We then hiked over to the Kennedy gravesite, which lies at the foot of Arlington House on the hill beyond. Bobby’s grave is off to the left of the tree at the left of the pic, and is marked by a simple white cross.
Arlington House is now the Robert E. Lee memorial, and therein lies a tale. It originally was built (1802-1818) as a memorial to George Washington by George Washington Parke Custis, the grandson of Martha by her first marriage, but who was raised (after his parents’ deaths) by George and Martha as their son. Thus he was George’s stepson while being Martha’s grandson. The house was the centerpiece of Custis’ 1100 acre plantation. In 1831, Custis’ only surviving child, Mary, married the then Lieutenant Robert E. Lee, and they resided at Arlington House for 30 years until he resigned his commission and moved south to head the Confederate Army. U.S. federal troops then occupied the house as a headquarters. D.C. became flooded with dead soldiers from the war, and by the end of it there were nearly 16,000 dead buried on the old plantation. So, that’s how the memorial to the rebel commander sits perched in the catbird seat above the National Cemetery.
We kept wandering around, enjoying the grounds, but were sobered by what they held. Real heroes.

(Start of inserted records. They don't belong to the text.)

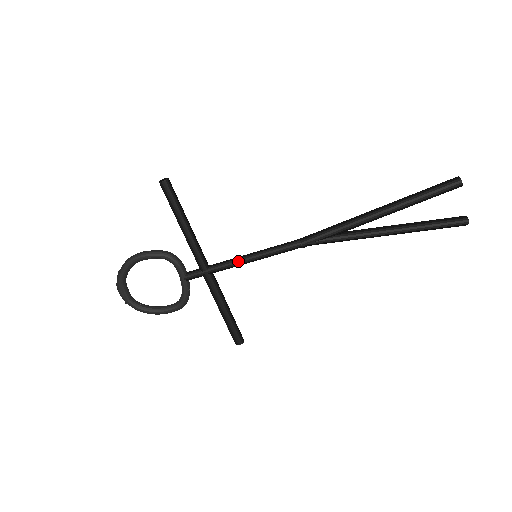
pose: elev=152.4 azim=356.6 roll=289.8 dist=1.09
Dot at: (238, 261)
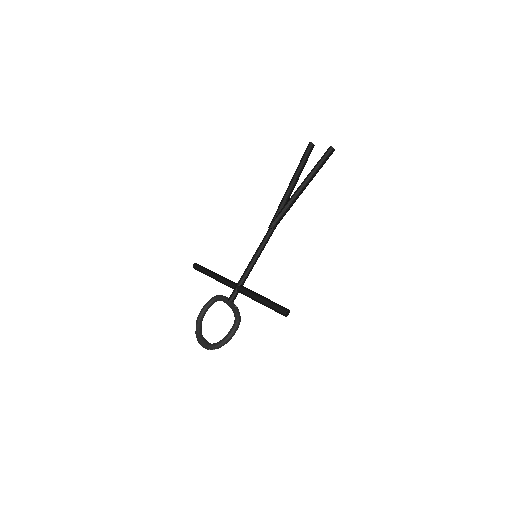
Dot at: (248, 265)
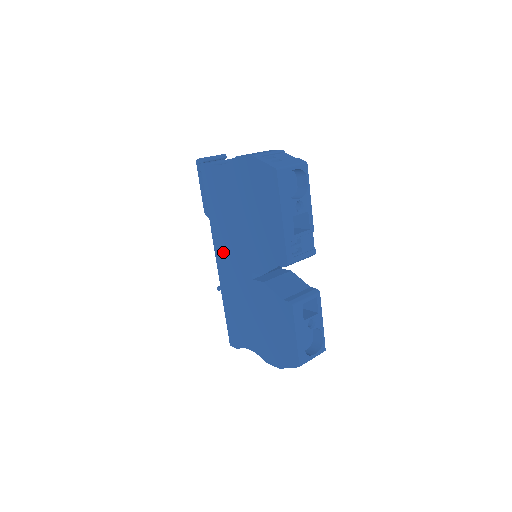
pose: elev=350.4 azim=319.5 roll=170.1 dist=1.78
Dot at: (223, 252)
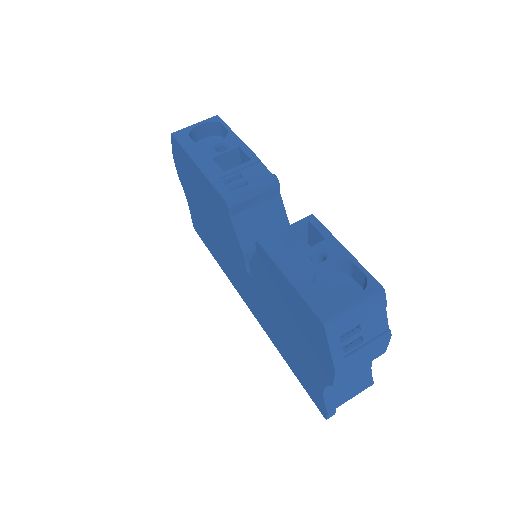
Dot at: (241, 289)
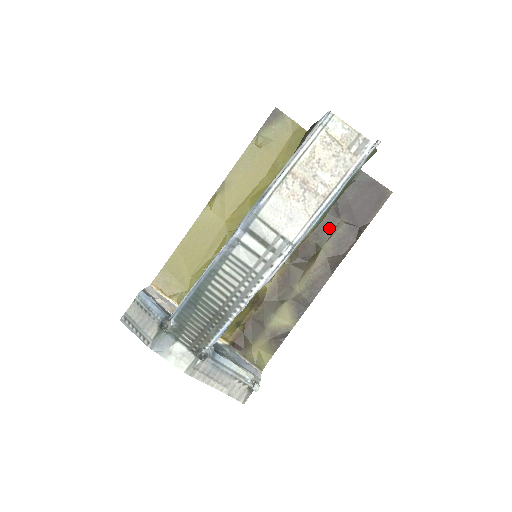
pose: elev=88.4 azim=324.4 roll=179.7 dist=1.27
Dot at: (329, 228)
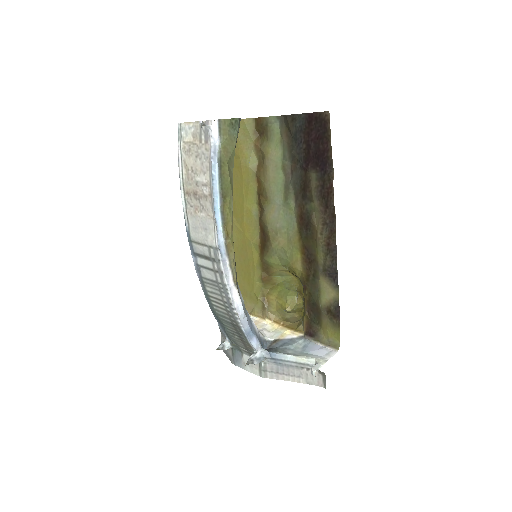
Dot at: (307, 187)
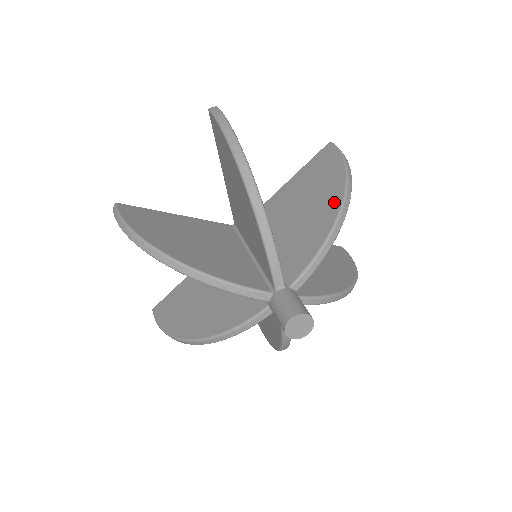
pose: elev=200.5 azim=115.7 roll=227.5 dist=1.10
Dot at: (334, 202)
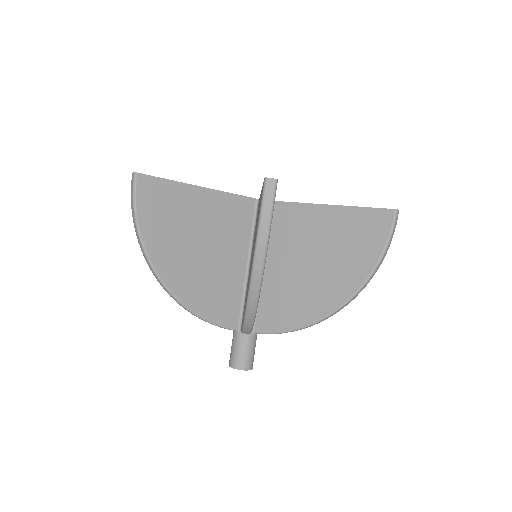
Dot at: (333, 300)
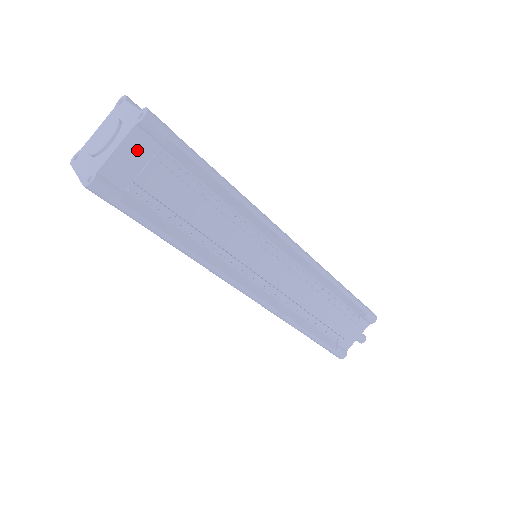
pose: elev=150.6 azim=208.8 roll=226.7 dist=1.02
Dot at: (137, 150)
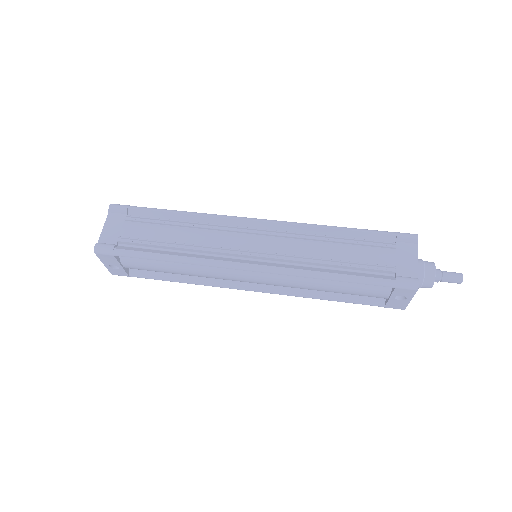
Dot at: (115, 223)
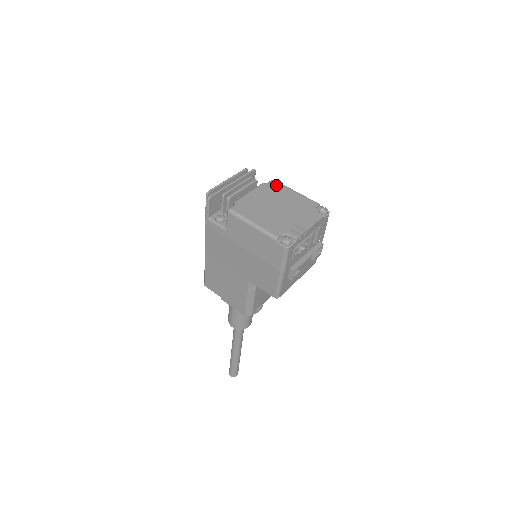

By mid-afternoon we were hungry and thirsty, so we headed back into town and decided to check out the Newseum, repository of five centuries of news history and technology. Since the place has so much to see, a ticket is good for two consecutive days, a good deal since we were getting there late in the afternoon. We decided to not try for the exhibits today, but rather to look the place over generally and to catch the views from the top level gallery. They were pretty darn good.
Of course, we had to mug for the camera as well. Loni’s holding her “just-in-case” umbrella.
Looking the other way down Pennsylvania Avenue is the headquarters of my old outfit, the Federal Trade Commission, with its iconic statues of the heroic FTC-er reining in the runaway horse of free-market capitalism. Or something. Whatever.
Closing time was coming up, so we skedaddled for the metro to beat the 5:00 rush. We had to get groceries on the way back, since the scoot is still laid up in Annapolis. Fortunately, there is a grocery store on the route the bus takes from the metro terminus to our park. All we had to do was to get our shopping done in time to make the next bus back home. Mission accomplished.